The GOSPEL TRUTH
CHARLES G. FINNEY
To Theodore Dwight Weld
21 July 1831
[Autograph signed letter in Weld-Grimke Papers, William L. Clements Library, University of Michigan.]
Abany 21st. July 1831.
I dont know what to say about
Beman. Has promised to explain his views fully
to me but has not yet done it.
My opinion is that if his health were good
& he could get the right man to take his place
he would go to Whitesboro. But he thinks it
more than probable that he shall spend another
winter at least at the south.
A prime object in my staying so long
in this region is to see Cushman who has
been gone & who is expected home to day.
He is the only man in Troy whose judgment
will have great weight with Beman. I.E.
B. would have more confidence in his judgment
than in [any] other man's there.
I dare not touch Tracy on the subject.
The fact is I dont think that his people
mean to listen to the voice of reason, nor
to the cry of Sion for ministers. I feel exceedi
ngly grieved at the spirit manifested by him
& by his people about his leaving them & inter
nos. if I am not mistaken there is a rod
preparing for him & them if they dont open their
eyes. But keep this to yourself.
Perhaps I can make an impression upon
Cushman, if not I shall leave the matter with
God & we must turn to Hopkins. I am more
& more convinced that he is the man.
Feeling had sunk immensely low here & in
all this region. I have preached about every
night here & at Troy Lansingburgh &
Waterford. Shall probably leave here soon.
Your threat to leave with the young men
wont do. If B. Dont go there some one
else must. Dont be discouraged the Lord
will provide. Ambition is killing ministers &
young men preparing for the ministry.
Dr. Weld look out you are flattered there. If
you dont take care I fear you will be spoiled
by an idea of your own importance.
I fear that a want of cleanliness & good breeding, an
inattention to the decencies of life will injure
some of your young men if not the reputation
of that school. Such things are of more importance
in my estimation than they were formerly.
Ministers must have good breeding or they wil[l]
be hindered in the work.
You know that I am not recommending the
stiffness of Scholastic manners, from such
buckram refinement the Lord deliver minis[ters]

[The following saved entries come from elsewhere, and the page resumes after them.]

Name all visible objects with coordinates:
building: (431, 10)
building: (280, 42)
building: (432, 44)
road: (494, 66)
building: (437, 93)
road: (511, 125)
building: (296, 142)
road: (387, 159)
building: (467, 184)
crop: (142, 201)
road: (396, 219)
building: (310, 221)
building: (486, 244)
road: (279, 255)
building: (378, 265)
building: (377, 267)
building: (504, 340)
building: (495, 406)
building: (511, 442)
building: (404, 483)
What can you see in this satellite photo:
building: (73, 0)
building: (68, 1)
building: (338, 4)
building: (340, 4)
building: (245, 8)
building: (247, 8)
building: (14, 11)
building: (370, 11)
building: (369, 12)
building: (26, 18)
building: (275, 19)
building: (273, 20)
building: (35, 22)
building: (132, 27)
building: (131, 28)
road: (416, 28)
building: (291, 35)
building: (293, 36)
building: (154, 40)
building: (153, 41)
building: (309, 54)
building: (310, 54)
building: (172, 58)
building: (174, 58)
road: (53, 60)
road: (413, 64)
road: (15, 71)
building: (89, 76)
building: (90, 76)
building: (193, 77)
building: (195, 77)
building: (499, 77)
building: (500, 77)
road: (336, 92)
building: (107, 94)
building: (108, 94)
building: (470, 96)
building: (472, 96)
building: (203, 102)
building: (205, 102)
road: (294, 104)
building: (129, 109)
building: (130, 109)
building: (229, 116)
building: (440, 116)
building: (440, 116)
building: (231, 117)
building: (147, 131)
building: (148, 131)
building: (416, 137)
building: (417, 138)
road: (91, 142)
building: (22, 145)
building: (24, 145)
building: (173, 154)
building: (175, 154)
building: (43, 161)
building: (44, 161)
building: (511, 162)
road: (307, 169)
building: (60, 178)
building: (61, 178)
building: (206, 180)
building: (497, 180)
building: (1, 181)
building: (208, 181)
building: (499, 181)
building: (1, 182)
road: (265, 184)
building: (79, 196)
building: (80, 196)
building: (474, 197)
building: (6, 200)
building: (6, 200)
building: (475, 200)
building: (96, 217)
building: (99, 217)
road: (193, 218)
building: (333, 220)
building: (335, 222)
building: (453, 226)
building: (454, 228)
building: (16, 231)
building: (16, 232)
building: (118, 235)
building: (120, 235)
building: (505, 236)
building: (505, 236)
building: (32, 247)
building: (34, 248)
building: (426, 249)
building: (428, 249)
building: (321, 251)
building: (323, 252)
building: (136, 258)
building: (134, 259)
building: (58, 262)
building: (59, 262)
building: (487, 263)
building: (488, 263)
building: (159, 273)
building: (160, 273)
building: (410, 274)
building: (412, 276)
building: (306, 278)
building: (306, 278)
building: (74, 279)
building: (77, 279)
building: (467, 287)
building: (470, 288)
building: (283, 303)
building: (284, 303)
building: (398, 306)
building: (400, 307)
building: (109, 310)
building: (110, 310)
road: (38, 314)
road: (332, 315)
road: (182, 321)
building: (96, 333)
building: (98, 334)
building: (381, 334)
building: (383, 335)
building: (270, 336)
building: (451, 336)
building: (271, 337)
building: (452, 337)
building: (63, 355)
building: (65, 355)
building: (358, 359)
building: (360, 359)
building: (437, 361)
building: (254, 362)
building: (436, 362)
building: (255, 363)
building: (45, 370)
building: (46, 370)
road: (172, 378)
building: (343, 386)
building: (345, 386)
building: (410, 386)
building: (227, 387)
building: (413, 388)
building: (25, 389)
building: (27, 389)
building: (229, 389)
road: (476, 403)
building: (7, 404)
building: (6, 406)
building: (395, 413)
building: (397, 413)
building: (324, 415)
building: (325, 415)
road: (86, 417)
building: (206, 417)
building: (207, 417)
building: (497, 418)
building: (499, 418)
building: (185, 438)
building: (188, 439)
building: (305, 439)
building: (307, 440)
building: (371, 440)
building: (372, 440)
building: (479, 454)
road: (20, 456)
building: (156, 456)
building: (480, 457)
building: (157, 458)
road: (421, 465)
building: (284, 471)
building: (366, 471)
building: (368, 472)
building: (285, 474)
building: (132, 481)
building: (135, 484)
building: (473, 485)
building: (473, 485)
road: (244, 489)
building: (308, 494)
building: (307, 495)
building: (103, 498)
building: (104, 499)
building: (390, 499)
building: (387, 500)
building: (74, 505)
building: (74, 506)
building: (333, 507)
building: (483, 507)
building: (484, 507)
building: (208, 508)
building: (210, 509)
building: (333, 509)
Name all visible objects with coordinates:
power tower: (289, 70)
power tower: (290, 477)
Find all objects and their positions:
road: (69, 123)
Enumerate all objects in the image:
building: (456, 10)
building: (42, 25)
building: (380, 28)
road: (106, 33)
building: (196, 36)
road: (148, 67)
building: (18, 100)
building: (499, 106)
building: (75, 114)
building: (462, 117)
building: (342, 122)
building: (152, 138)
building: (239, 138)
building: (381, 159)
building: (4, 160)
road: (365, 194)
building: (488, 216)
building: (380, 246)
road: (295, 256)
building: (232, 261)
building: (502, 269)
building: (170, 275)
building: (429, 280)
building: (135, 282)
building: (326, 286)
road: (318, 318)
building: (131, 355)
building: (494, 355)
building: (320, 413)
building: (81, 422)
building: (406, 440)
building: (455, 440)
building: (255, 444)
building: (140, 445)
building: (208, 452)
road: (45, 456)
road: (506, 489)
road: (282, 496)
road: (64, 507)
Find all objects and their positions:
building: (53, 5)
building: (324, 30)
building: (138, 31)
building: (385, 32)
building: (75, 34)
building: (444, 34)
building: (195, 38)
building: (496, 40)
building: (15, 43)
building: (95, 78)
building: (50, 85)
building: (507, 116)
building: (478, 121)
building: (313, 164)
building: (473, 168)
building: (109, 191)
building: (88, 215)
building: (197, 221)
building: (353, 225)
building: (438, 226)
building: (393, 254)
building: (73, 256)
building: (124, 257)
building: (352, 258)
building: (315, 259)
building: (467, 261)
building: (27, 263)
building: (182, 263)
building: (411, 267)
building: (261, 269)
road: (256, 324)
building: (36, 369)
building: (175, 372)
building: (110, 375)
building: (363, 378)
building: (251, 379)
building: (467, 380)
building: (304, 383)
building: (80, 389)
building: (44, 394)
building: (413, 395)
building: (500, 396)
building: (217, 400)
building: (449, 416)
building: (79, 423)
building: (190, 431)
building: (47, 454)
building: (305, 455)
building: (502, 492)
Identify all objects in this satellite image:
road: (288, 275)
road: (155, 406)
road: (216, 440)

nor am I in favor of those petty dandy
airs which are sometimes affected by clowns
who set up for gentlemen. But when
a man appear[s] in good company let him
see that his boots & clothes are clean
so as not to create disgust by his
inattention to what they will insist upo[n]
as decencies. A word to the wise.
Some of your friends have given
me a hint upon this subject. Your own
example must teach upon this subject.
I am more afraid that you will be spoil[t]
with pride than I used to be. I hope you
entertain the same fears of me & will
pray for me, more in this behalf. We & all
our friends, are if we are not aware
going to be shorn of all our strength by this
insidious Delila. I see it on every
side. Do be on your guard. Your Brother.